À Abadjin-Doumé, une affaire de litige foncier révèle les dérives persistantes dans la gestion du domaine urbain en Côte d’Ivoire. Deux professionnels, Veglano Koffi Alphonse, géomètre-expert, et son collaborateur Sanou Boroma Alain, sont aujourd’hui au cœur d’un imbroglio administratif et judiciaire, où des décisions de justice irrévocables et des instructions ministérielles sont tout simplement ignorées.
Le différend porte sur un lotissement dûment approuvé par l’arrêté ministériel n°04862/MCU/DU/SDAF du 5 octobre 2005. Dans le cadre d’un quota conventionnel signé avec la collectivité villageoise en 2002, leur cabinet, IVOIRE Topographie, s’est vu attribuer 449 lots. Ces attributions ont été confirmées par plusieurs décisions judiciaires, notamment le jugement n°263 du 3 mai 2015, les arrêts n°17/CIV du 12 janvier 2018, n°53/20 CIV 5 du 3 mars 2020, n°1037/20 du 18 décembre 2020 (Cour de cassation) et n°327/22 CIV 2 du 15 juillet 2022.
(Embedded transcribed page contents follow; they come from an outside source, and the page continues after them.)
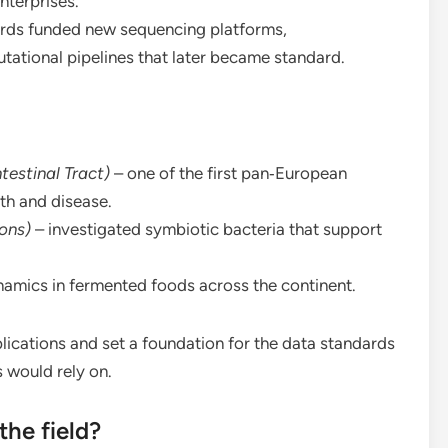
nterprises.
ds funded new sequencing platforms,
ational pipelines that later became standard.
estinal Tract)
– one of the first pan‑European
th and disease.
ons)
– investigated symbiotic bacteria that support
namics in fermented foods across the continent.
ications and set a foundation for the data standards
 would rely on.
he field?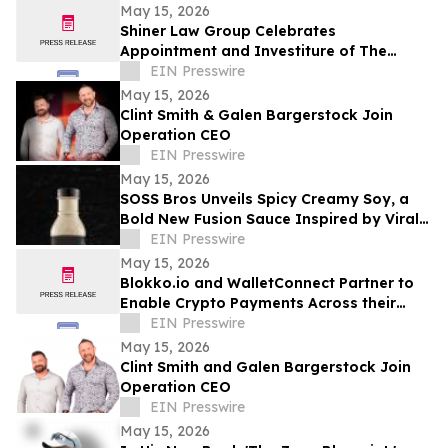
District 11
May 15, 2026
Shiner Law Group Celebrates
Appointment and Investiture of The
Honorable Michael A. Barnett to Palm
EIN Presswire
Beach County Court
May 15, 2026
Clint Smith & Galen Bargerstock Join
Operation CEO
EIN Presswire
May 15, 2026
SOSS Bros Unveils Spicy Creamy Soy, a
Bold New Fusion Sauce Inspired by Viral
Food Trends
EIN Presswire
May 15, 2026
Blokko.io and WalletConnect Partner to
Enable Crypto Payments Across their
Partners’ POS Network and eCommerce
EIN Presswire
websites.
May 15, 2026
Clint Smith and Galen Bargerstock Join
Operation CEO
EIN Presswire
May 15, 2026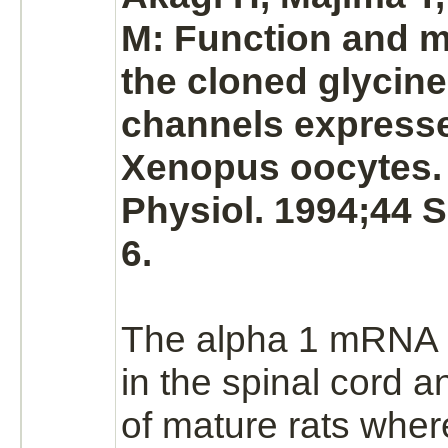
M:
Function
and
m
the cloned
glycine
channels expresse
Xenopus oocytes.
Physiol. 1994;44 
6.
The alpha 1 mRNA 
in the
spinal cord
a
of mature rats wher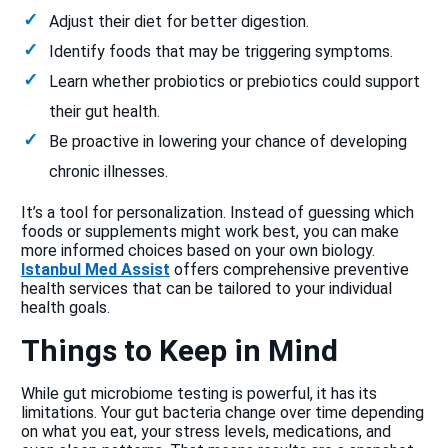
Adjust their diet for better digestion.
Identify foods that may be triggering symptoms.
Learn whether probiotics or prebiotics could support
their gut health.
Be proactive in lowering your chance of developing
chronic illnesses.
It’s a tool for personalization. Instead of guessing which
foods or supplements might work best, you can make
more informed choices based on your own biology.
Istanbul Med Assist
offers comprehensive preventive
health services that can be tailored to your individual
health goals.
Things to Keep in Mind
While gut microbiome testing is powerful, it has its
limitations. Your gut bacteria change over time depending
on what you eat, your stress levels, medications, and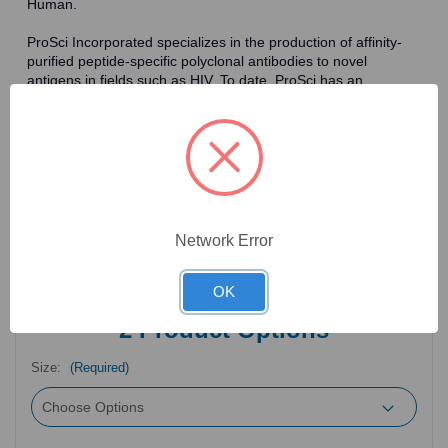
Human.
ProSci Incorporated specializes in the production of affinity-
purified peptide-specific polyclonal antibodies to novel
antigens in fields such as HIV. To date, ProSci has an
antibody catalog of over 30,000 primary antibodies. Many of
the polyclonal research antibodies offered by ProSci are
affinity-purified, which allows for the isolation of antibodies
specific to the epitope of interest. As a result, ProSci's
antibodies have the same specificity as monoclonal
antibodies. In addition, ProSci offers a complete assortment of
reagents for immunochemical assays, including cell line
lysates, tissue lysates and peptides as controls for these
Network Error
antibodies.
OK
2
Product Options
Size:
(Required)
Ces décisions judiciaires ont été renforcées par des correspondances officielles du ministère de la Construction. Par un courrier daté du 28 février 2019 (n°532/MCLAU/DAJC/KM), la Direction des Affaires Juridiques et du Contentieux (DAJC) a confirmé la légitimité de l’attribution des lots au cabinet. Cette position a été réitérée dans un second courrier, le 31 mars 2021 (n°0888/MCLAU/DAJC/KM), demandant que les actes administratifs soient établis exclusivement sur la base du guide élaboré par IVOIRE Topographie.
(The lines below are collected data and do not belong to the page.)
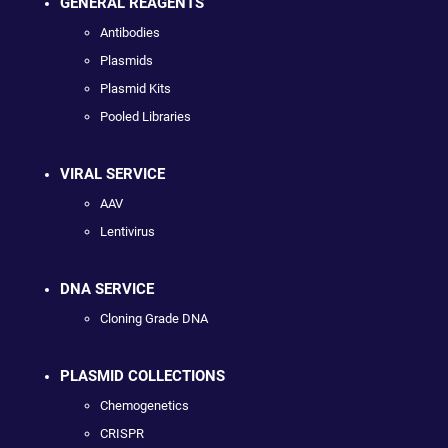
GENERAL REAGENTS
Antibodies
Plasmids
Plasmid Kits
Pooled Libraries
VIRAL SERVICE
AAV
Lentivirus
DNA SERVICE
Cloning Grade DNA
PLASMID COLLECTIONS
Chemogenetics
CRISPR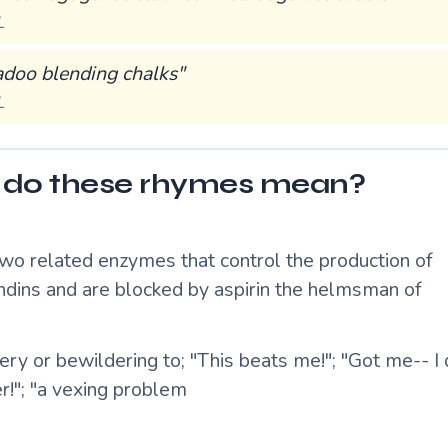
L
adoo blending chalks"
L
do these rhymes mean?
two related enzymes that control the production of
ndins and are blocked by aspirin the helmsman of
ry or bewildering to; "This beats me!"; "Got me-- I
r!"; "a vexing problem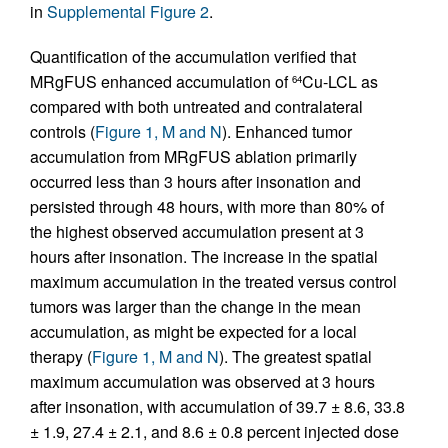
in
Supplemental Figure 2
.
Quantification of the accumulation verified that
MRgFUS enhanced accumulation of
Cu-LCL as
64
compared with both untreated and contralateral
controls (
Figure 1, M and N
). Enhanced tumor
accumulation from MRgFUS ablation primarily
occurred less than 3 hours after insonation and
persisted through 48 hours, with more than 80% of
the highest observed accumulation present at 3
hours after insonation. The increase in the spatial
maximum accumulation in the treated versus control
tumors was larger than the change in the mean
accumulation, as might be expected for a local
therapy (
Figure 1, M and N
). The greatest spatial
maximum accumulation was observed at 3 hours
after insonation, with accumulation of 39.7 ± 8.6, 33.8
± 1.9, 27.4 ± 2.1, and 8.6 ± 0.8 percent injected dose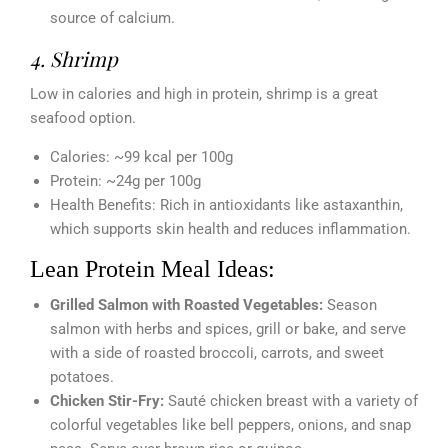
source of calcium.
4. Shrimp
Low in calories and high in protein, shrimp is a great
seafood option.
Calories: ~99 kcal per 100g
Protein: ~24g per 100g
Health Benefits: Rich in antioxidants like astaxanthin,
which supports skin health and reduces inflammation.
Lean Protein Meal Ideas:
Grilled Salmon with Roasted Vegetables:
Season
salmon with herbs and spices, grill or bake, and serve
with a side of roasted broccoli, carrots, and sweet
potatoes.
Chicken Stir-Fry:
Sauté chicken breast with a variety of
colorful vegetables like bell peppers, onions, and snap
C’est donc en toute conformité avec cette sécurité juridique que Sanou Boroma Alain a procédé à la cession de plusieurs lots. Chaque transaction était accompagnée des documents justificatifs, dont les courriers ministériels et un exploit de commissaire de justice daté du 27 mars 2019, attestant de la réception desdits documents par la Direction du Domaine Urbain (DDU).
Pourtant, contre toute attente, des poursuites pour escroquerie, faux et usage de faux ont été engagées à l’encontre de Sanou Alain, à la suite de plaintes d’acquéreurs perturbés par le refus de la DDU de traiter leurs dossiers d’ACD. Une situation paradoxale, d’autant plus que les documents utilisés par M. Sanou émanent de l’autorité compétente et s’appuient sur des décisions judiciaires définitives.
Le nœud du problème semble résider dans la prise en compte, par la DDU, d’un second guide de répartition établi par les sieurs Yama Djiro Joseph et N’Gbodi Boudjui Émile, avec l’appui de l’ex-directeur du Domaine Urbain, Adjoumani Boffoué Parfait. Ce document, dénué de toute base légale, a permis des attributions parallèles de lots, des délivrances frauduleuses d’ACD et des occupations illégales sur des terrains déjà alloués au cabinet IVOIRE Topographie.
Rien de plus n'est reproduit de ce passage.